== TAREFA A EXECUTAR ==
Transcreva do excerto selecionado tudo o que vai de "Em meado de" até "em nome deste.", renomeando "usufruto" para "superfície".

== EXCERTO SELECIONADO ==
Com a presente acção, invocou a Autora que se casou com o 1º Ré em 16 de Abril de 1968, em Macau, sem convenção de regime de bens, o qual foi dissolvido por sentença transitada em julgado em 31/07/2014. No entanto, na constância do casamento, o Réu tem mantido uma relação extraconjugal com a 1ª Ré, desde 2005.
Em meado de 2009, o 1º Réu comprou ao E, com o património comum do casal, uma fracção autónoma “P12”, para habitação e 1/276 avos da fracção autónoma “AYR/C” do prédio descrito sob o nº 22XX2, na Conservatória do Registo Predial, no entanto, as duas fracções são inscritos registados em nome do 2ª Ré. Esta Ré constituiu, posteriormente, o direito de usufruto sobre os dois imóveis a favor do 1º Réu, tendo este declarado na respectiva escritura pública como divorciado. Posteriormente, em 27 de Fevereiro de 2012, o 1º Réu adquiriu ao F, com o património comum do casal, a fracção autónoma “F6” do prédio descrito sob o nº13XX4 na Conservatória do Registo Predial, o 1º Réu fez constar da respectiva escritura pública de compra e venda que o 3º Réu, filho dos 1º e 2ª Réus, é comprador e que o imóvel se encontra registado em nome deste.

== DADOS EXTRAÍDOS ==
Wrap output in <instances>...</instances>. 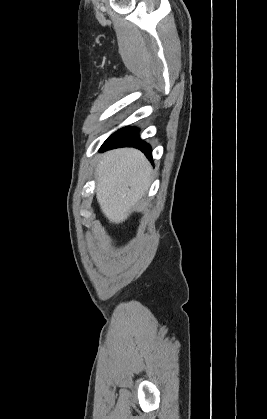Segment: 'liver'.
Wrapping results in <instances>:
<instances>
[{
    "label": "liver",
    "mask_w": 267,
    "mask_h": 419,
    "mask_svg": "<svg viewBox=\"0 0 267 419\" xmlns=\"http://www.w3.org/2000/svg\"><path fill=\"white\" fill-rule=\"evenodd\" d=\"M151 165L134 148L111 150L96 167V198L101 211L112 223L124 222L149 186Z\"/></svg>",
    "instance_id": "1"
}]
</instances>
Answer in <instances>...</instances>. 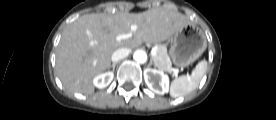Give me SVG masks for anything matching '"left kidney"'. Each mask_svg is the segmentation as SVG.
Segmentation results:
<instances>
[{
	"mask_svg": "<svg viewBox=\"0 0 276 120\" xmlns=\"http://www.w3.org/2000/svg\"><path fill=\"white\" fill-rule=\"evenodd\" d=\"M144 80L149 89L154 93L162 95L167 92L169 78L163 71L146 68L144 70Z\"/></svg>",
	"mask_w": 276,
	"mask_h": 120,
	"instance_id": "left-kidney-1",
	"label": "left kidney"
}]
</instances>
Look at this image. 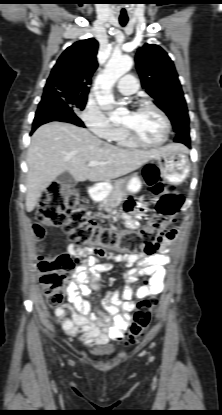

== RESULTADO DA TAREFA ==
Em meado de 2009, o 1º Réu comprou ao E, com o património comum do casal, uma fracção autónoma “P12”, para habitação e 1/276 avos da fracção autónoma “AYR/C” do prédio descrito sob o nº 22XX2, na Conservatória do Registo Predial, no entanto, as duas fracções são inscritos registados em nome do 2ª Ré. Esta Ré constituiu, posteriormente, o direito de superfície sobre os dois imóveis a favor do 1º Réu, tendo este declarado na respectiva escritura pública como divorciado. Posteriormente, em 27 de Fevereiro de 2012, o 1º Réu adquiriu ao F, com o património comum do casal, a fracção autónoma “F6” do prédio descrito sob o nº13XX4 na Conservatória do Registo Predial, o 1º Réu fez constar da respectiva escritura pública de compra e venda que o 3º Réu, filho dos 1º e 2ª Réus, é comprador e que o imóvel se encontra registado em nome deste.